Document structure recognition data
----

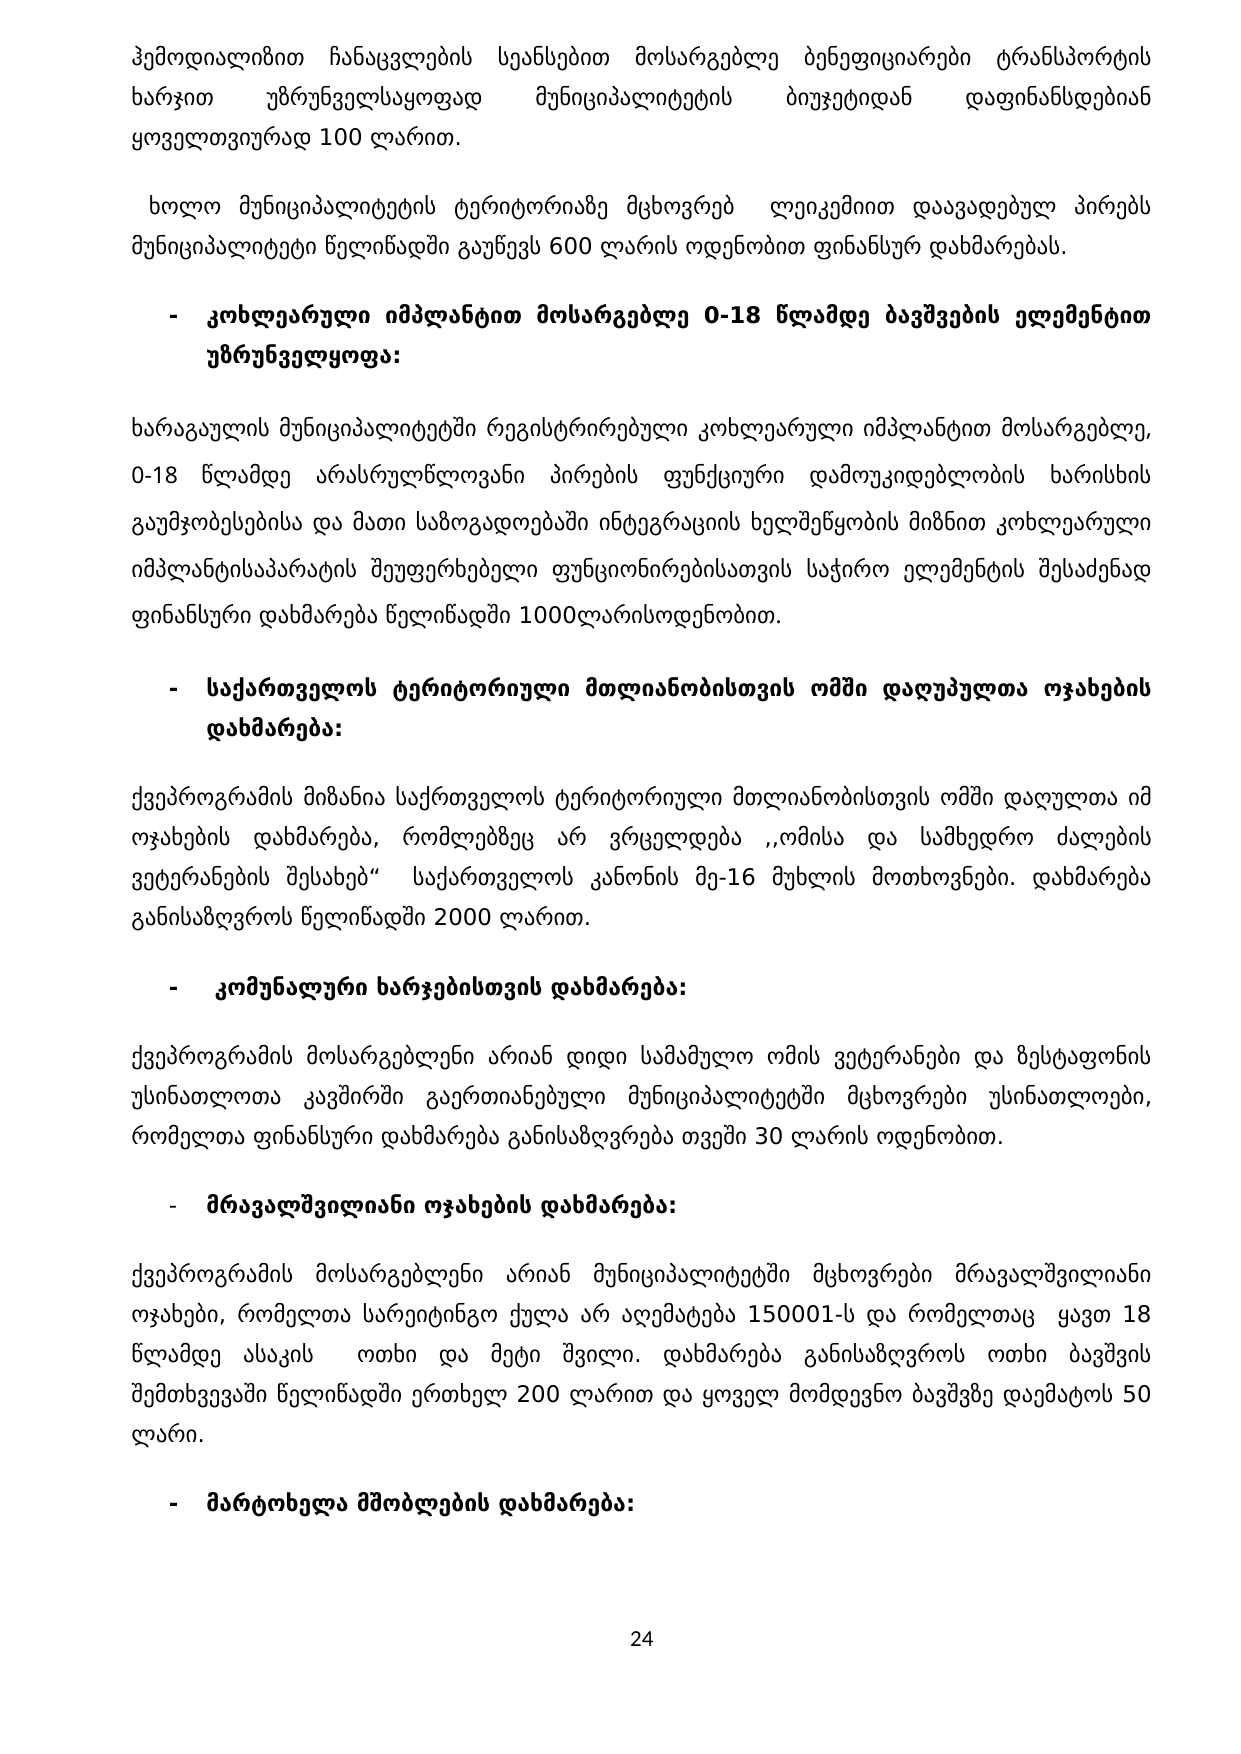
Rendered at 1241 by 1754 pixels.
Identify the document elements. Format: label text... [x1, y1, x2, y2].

text ქვეპროგრამის მოსარგებლენი არიან მუნიციპალიტეტში მცხოვრები მრავალშვილიანი ოჯახები, რომელთა სარეიტინგო ქულა არ აღემატება 150001-ს და რომელთაც ყავთ 18 წლამდე ასაკის ოთხი და მეტი შვილი. დახმარება განისაზღვროს ოთხი ბავშვის შემთხვევაში წელიწადში ერთხელ 200 ლარით და ყოველ მომდევნო ბავშვზე დაემატოს 50 ლარი. [131, 1261, 1152, 1448]
list მარტოხელა მშობლების დახმარება: [169, 1490, 1152, 1517]
list საქართველოს ტერიტორიული მთლიანობისთვის ომში დაღუპულთა ოჯახების დახმარება: [169, 675, 1152, 742]
text ქვეპროგრამის მიზანია საქრთველოს ტერიტორიული მთლიანობისთვის ომში დაღულთა იმ ოჯახების დახმარება, რომლებზეც არ ვრცელდება ,,ომისა და სამხედრო ძალების ვეტერანების შესახებ“ საქართველოს კანონის მე-16 მუხლის მოთხოვნები. დახმარება განისაზღვროს წელიწადში 2000 ლარით. [131, 784, 1152, 931]
list კომუნალური ხარჯებისთვის დახმარება: [169, 974, 1152, 1000]
list მრავალშვილიანი ოჯახების დახმარება: [169, 1192, 1152, 1219]
text ხარაგაულის მუნიციპალიტეტში რეგისტრირებული კოხლეარული იმპლანტით მოსარგებლე, 0-18 წლამდე არასრულწლოვანი პირების ფუნქციური დამოუკიდებლობის ხარისხის გაუმჯობესებისა და მათი საზოგადოებაში ინტეგრაციის ხელშეწყობის მიზნით კოხლეარული იმპლანტისაპარატის შეუფერხებელი ფუნციონირებისათვის საჭირო ელემენტის შესაძენად ფინანსური დახმარება წელიწადში 1000ლარისოდენობით. [131, 412, 1152, 631]
list კოხლეარული იმპლანტით მოსარგებლე 0-18 წლამდე ბავშვების ელემენტით უზრუნველყოფა: [169, 303, 1152, 369]
text ხოლო მუნიციპალიტეტის ტერიტორიაზე მცხოვრებ ლეიკემიით დაავადებულ პირებს მუნიციპალიტეტი წელიწადში გაუწევს 600 ლარის ოდენობით ფინანსურ დახმარებას. [131, 193, 1152, 260]
text ჰემოდიალიზით ჩანაცვლების სეანსებით მოსარგებლე ბენეფიციარები ტრანსპორტის ხარჯით უზრუნველსაყოფად მუნიციპალიტეტის ბიუჯეტიდან დაფინანსდებიან ყოველთვიურად 100 ლარით. [131, 44, 1152, 151]
text ქვეპროგრამის მოსარგებლენი არიან დიდი სამამულო ომის ვეტერანები და ზესტაფონის უსინათლოთა კავშირში გაერთიანებული მუნიციპალიტეტში მცხოვრები უსინათლოები, რომელთა ფინანსური დახმარება განისაზღვრება თვეში 30 ლარის ოდენობით. [131, 1043, 1152, 1149]
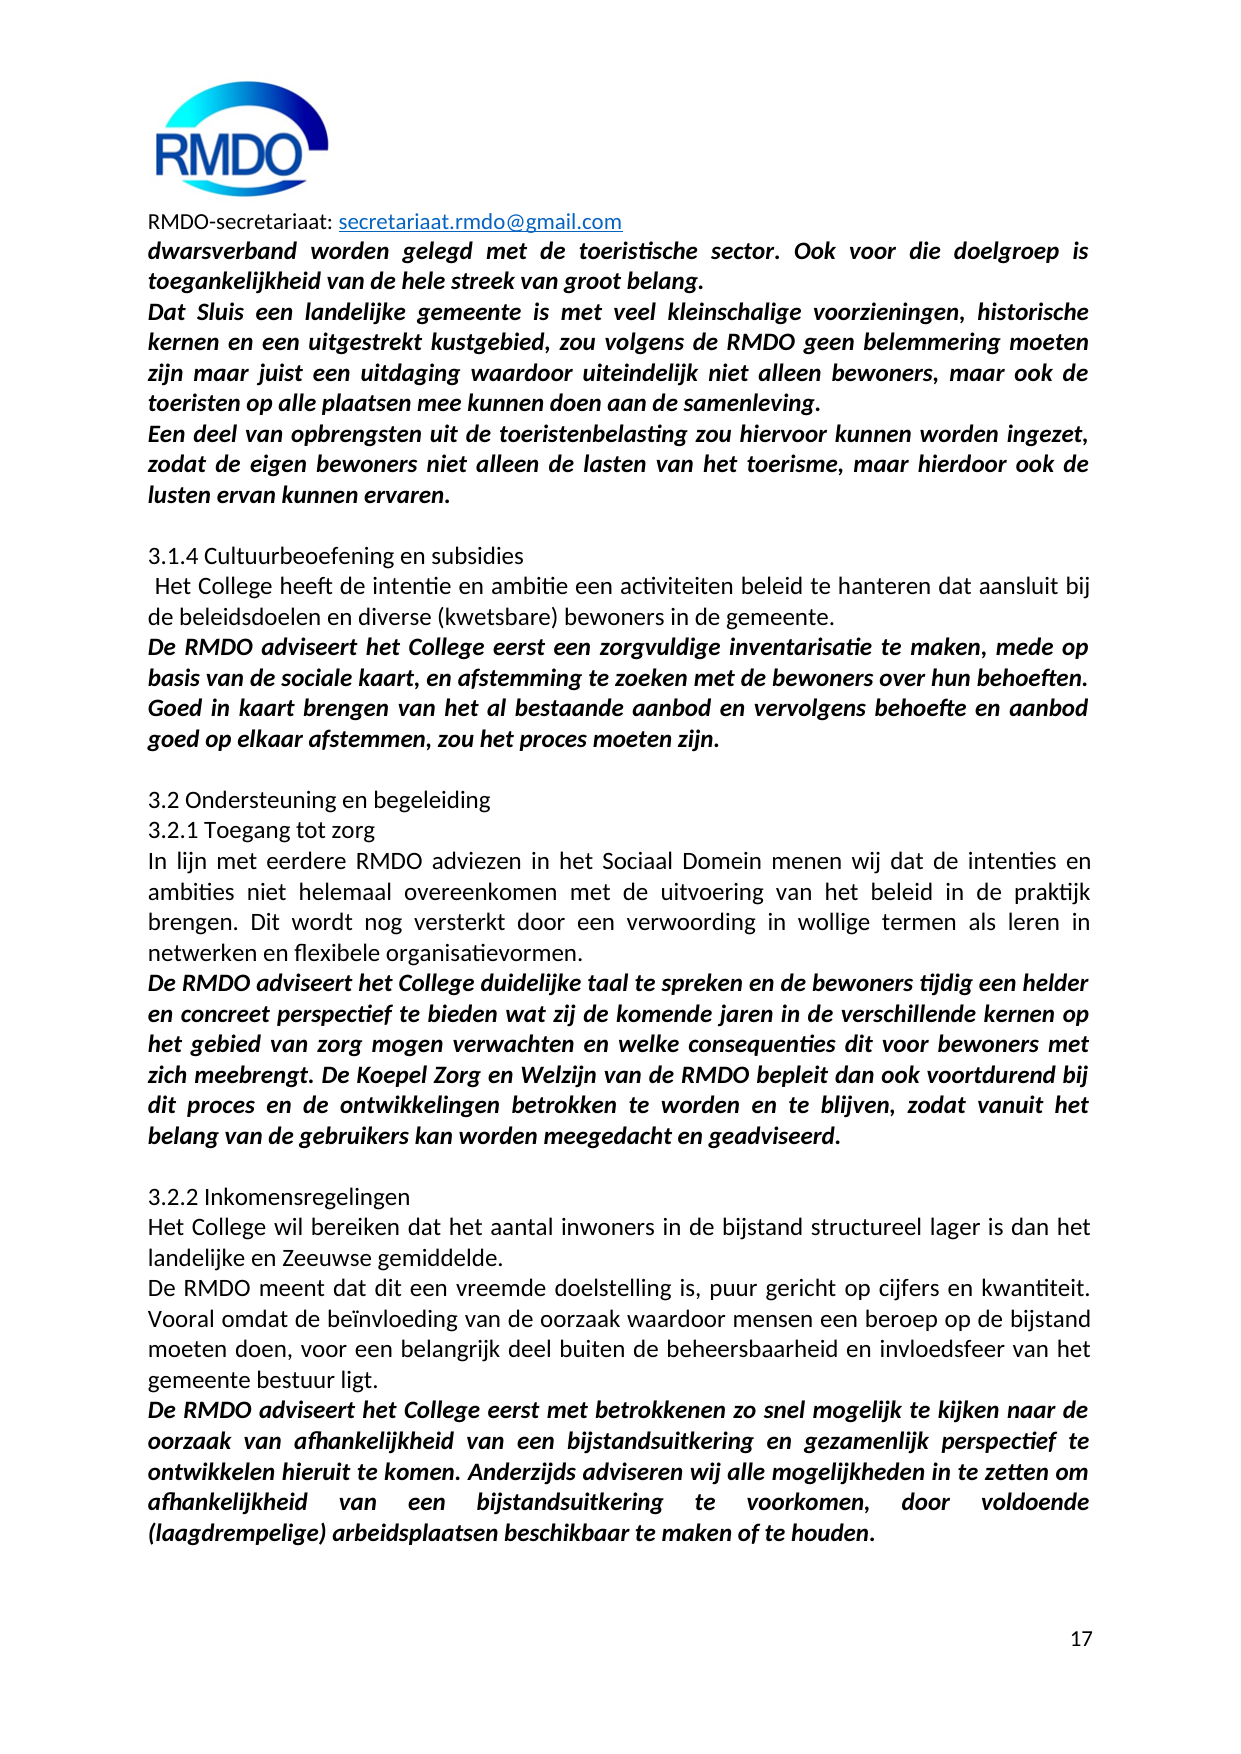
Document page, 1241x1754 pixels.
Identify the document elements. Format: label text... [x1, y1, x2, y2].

----

ACTIVITY:
All lines above that include the word "list" should be located and copied.

OUTPUT OF THE TASK:
list მარტოხელა მშობლების დახმარება: [169, 1490, 1152, 1517]
list საქართველოს ტერიტორიული მთლიანობისთვის ომში დაღუპულთა ოჯახების დახმარება: [169, 675, 1152, 742]
list კომუნალური ხარჯებისთვის დახმარება: [169, 974, 1152, 1000]
list მრავალშვილიანი ოჯახების დახმარება: [169, 1192, 1152, 1219]
list კოხლეარული იმპლანტით მოსარგებლე 0-18 წლამდე ბავშვების ელემენტით უზრუნველყოფა: [169, 303, 1152, 369]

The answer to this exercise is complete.